One part of the plan would reportedly call for poor households to essentially be relocated to rich neighborhoods.

“The underlying social science rationale, cited by HUD, is that of Harvard economists Raj Chetty and Lawrence Katz, who examined data in a 1990s HUD program called Moving to Opportunity — in which a small number of low-income households were relocated to higher-income areas,” Husock wrote.

As reportedly noted by HUD, “Children who move to low-poverty neighborhoods have increased academic achievement, greater long-term chances of success, and less intergenerational poverty.”

But according to Husock, this analysis of the study is flawed.

“Yet the actual Harvard study is far more nuanced, although it finds that ‘every extra year of childhood spent in a low-poverty environment appears to be beneficial,’ it also notes that ‘for older children (those between ages 13-18), we find that moving to a lower-poverty neighborhood has a statistically insignificant or slightly negative effect,'” he explained.

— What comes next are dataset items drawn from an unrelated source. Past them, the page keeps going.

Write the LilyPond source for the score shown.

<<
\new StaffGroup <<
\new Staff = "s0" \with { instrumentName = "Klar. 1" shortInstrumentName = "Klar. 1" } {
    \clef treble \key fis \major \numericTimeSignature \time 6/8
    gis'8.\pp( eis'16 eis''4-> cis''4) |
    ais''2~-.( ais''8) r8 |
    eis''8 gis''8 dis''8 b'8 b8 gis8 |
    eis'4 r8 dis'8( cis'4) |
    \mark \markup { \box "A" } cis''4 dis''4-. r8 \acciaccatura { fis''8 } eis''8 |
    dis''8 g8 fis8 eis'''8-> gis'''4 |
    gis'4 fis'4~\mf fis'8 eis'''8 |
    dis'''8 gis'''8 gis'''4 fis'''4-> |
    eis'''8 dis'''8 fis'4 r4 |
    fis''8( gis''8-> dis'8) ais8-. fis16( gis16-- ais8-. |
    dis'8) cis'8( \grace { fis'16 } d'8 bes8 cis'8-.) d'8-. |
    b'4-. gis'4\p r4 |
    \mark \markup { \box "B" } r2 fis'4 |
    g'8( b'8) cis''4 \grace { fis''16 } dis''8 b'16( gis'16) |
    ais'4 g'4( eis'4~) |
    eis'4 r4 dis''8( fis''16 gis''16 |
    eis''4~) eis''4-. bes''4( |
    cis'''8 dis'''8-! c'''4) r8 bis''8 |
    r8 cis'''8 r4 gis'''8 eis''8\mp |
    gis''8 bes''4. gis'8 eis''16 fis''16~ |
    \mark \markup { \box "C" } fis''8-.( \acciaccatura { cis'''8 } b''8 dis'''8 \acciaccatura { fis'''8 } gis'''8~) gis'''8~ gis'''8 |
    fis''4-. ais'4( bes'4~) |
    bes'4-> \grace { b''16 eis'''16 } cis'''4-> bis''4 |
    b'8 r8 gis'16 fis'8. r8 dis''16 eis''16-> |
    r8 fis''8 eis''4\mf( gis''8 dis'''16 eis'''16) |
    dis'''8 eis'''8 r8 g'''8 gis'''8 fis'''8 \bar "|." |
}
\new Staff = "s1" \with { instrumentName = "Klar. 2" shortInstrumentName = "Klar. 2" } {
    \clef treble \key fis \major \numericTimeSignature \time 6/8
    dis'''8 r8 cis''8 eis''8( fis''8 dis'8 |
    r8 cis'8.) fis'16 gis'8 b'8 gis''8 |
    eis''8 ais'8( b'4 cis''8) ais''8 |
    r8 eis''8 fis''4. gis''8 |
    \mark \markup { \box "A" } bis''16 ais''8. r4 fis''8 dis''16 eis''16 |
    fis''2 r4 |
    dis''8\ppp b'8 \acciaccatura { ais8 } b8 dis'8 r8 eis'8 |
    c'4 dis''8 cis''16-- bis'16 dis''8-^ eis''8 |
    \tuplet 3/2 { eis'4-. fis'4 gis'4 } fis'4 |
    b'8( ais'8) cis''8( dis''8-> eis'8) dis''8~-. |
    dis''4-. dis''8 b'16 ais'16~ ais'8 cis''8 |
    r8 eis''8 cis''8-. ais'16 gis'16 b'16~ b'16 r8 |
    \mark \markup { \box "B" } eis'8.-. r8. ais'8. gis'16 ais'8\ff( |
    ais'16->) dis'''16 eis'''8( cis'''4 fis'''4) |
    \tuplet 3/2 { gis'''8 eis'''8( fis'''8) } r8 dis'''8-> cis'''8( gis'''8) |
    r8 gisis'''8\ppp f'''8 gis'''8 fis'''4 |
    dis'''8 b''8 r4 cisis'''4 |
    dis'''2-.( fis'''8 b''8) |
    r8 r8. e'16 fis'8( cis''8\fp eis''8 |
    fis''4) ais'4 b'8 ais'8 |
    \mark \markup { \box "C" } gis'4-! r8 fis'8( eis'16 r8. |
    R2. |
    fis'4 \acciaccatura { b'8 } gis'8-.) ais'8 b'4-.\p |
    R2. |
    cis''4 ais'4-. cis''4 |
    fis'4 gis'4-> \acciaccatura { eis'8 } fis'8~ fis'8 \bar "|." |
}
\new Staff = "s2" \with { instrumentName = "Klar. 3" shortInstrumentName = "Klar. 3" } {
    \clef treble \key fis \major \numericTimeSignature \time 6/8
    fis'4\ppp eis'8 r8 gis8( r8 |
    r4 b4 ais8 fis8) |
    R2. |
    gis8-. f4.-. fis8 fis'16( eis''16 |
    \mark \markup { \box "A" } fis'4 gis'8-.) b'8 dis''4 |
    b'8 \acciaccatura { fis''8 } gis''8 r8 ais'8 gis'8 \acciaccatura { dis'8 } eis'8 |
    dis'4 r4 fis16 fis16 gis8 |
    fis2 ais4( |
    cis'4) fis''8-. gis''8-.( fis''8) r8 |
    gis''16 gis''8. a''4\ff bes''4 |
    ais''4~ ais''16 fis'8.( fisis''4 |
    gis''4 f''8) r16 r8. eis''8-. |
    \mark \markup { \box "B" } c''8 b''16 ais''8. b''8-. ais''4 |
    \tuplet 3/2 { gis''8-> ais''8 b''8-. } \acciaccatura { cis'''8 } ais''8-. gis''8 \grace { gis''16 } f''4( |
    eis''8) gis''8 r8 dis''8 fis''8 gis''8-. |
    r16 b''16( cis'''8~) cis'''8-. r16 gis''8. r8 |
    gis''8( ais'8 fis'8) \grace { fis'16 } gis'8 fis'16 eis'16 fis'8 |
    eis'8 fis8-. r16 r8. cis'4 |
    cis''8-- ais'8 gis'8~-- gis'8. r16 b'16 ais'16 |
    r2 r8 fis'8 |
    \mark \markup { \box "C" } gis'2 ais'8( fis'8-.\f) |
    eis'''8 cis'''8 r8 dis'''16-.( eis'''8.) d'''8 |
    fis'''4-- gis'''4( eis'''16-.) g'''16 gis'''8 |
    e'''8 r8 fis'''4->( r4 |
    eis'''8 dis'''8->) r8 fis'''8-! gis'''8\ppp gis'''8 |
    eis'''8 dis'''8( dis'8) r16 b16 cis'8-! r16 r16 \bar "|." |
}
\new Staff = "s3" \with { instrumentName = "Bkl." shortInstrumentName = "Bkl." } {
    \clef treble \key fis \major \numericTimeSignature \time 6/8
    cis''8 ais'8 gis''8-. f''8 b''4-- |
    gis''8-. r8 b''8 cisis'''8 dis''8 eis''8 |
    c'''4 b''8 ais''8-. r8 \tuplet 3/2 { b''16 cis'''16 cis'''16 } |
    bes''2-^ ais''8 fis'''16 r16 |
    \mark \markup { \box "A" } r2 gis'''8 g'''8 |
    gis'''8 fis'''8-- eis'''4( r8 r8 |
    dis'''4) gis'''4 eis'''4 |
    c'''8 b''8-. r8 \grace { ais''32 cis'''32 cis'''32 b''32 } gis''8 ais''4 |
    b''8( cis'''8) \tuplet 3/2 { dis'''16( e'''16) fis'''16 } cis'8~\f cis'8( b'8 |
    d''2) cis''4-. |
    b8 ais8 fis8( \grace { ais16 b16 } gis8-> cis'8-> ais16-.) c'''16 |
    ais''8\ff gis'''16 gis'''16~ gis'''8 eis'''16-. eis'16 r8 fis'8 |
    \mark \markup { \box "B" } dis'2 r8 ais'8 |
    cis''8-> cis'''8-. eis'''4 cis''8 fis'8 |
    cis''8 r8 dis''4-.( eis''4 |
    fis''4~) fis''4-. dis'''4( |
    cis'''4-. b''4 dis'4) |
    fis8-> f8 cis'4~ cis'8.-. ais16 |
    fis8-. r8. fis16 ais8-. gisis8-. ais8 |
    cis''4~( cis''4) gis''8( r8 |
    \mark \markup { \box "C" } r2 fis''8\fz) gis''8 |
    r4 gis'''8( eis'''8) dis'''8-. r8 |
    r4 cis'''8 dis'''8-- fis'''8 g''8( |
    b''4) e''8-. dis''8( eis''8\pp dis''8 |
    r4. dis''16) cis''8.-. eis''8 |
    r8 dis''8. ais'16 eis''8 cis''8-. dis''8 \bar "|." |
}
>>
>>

Moreover, he wrote, “HUD fails to acknowledge that sustained upward mobility is based on the constructive life decisions made at the family level — including marriage and employment. These are the building blocks of the economic gains that enable moves to better neighborhoods.”

By forcing poor families into rich neighborhoods, he contended, the government would be instituting “comparable life outcomes for those making distinct life choices.” And by doing this, he continued, it’d be negatively impacting whites and blacks equally.

“Don’t be surprised if those objecting include the suburban African-American middle class, which has worked hard and played by the rules. Their concern was captured in a recent New York Times article about ‘black flight’ from racially integrated Shaker Heights, Ohio,” he wrote.

The piece quoted a black library staffer who said, “There’s a group of African Americans that have achieved and have it together. And then there’s the group that’s still caught in not having achieved. … And I come from the mind-set: Separate yourselves at all costs from the ones who might still be struggling.”

This is relevant because the top rebuttal from leftists responding to conservative criticism of the Affirmatively Further Fair Housing policy is that said criticism is rooted in racism. But it’s clearly not that simple.

There’s also the constitutionality factor to consider.

“HUD’s lengthy proposal is based on the thinnest of reeds in the 1968 Fair Housing Law, which, following its main anti-discrimination language, goes on to direct other Federal agencies ‘to administer their programs … relating to housing and urban development … in a manner affirmatively to further’ the policies of the act. It is into that small lane that HUD drives its big, regulatory truck, with communities across the country in its path,” Husock wrote.

HUD reportedly defines equity as “access to high quality schools, equitable employment opportunities, reliable transportation services, parks and recreation facilities, community centers, community-based supportive services, law enforcement and emergency services, healthcare services, grocery stores, retail establishments, infrastructure and municipal services, libraries, and banking and financial institutions.”

Husock further wrote that jurisdictions forced to comply with the rule may have the grounds to sue.

“Local jurisdictions receiving HUD funds would seem to have grounds to sue to block the proposed rule, which would impose new requirements to receive previously accepted funds continent and new requirements. In 2012, the court overturned the portion of the Affordable Care Act requiring states to expand Medicaid for that reason. Justices Elena Kagan and Stephen Breyer concurred.,”  he explained.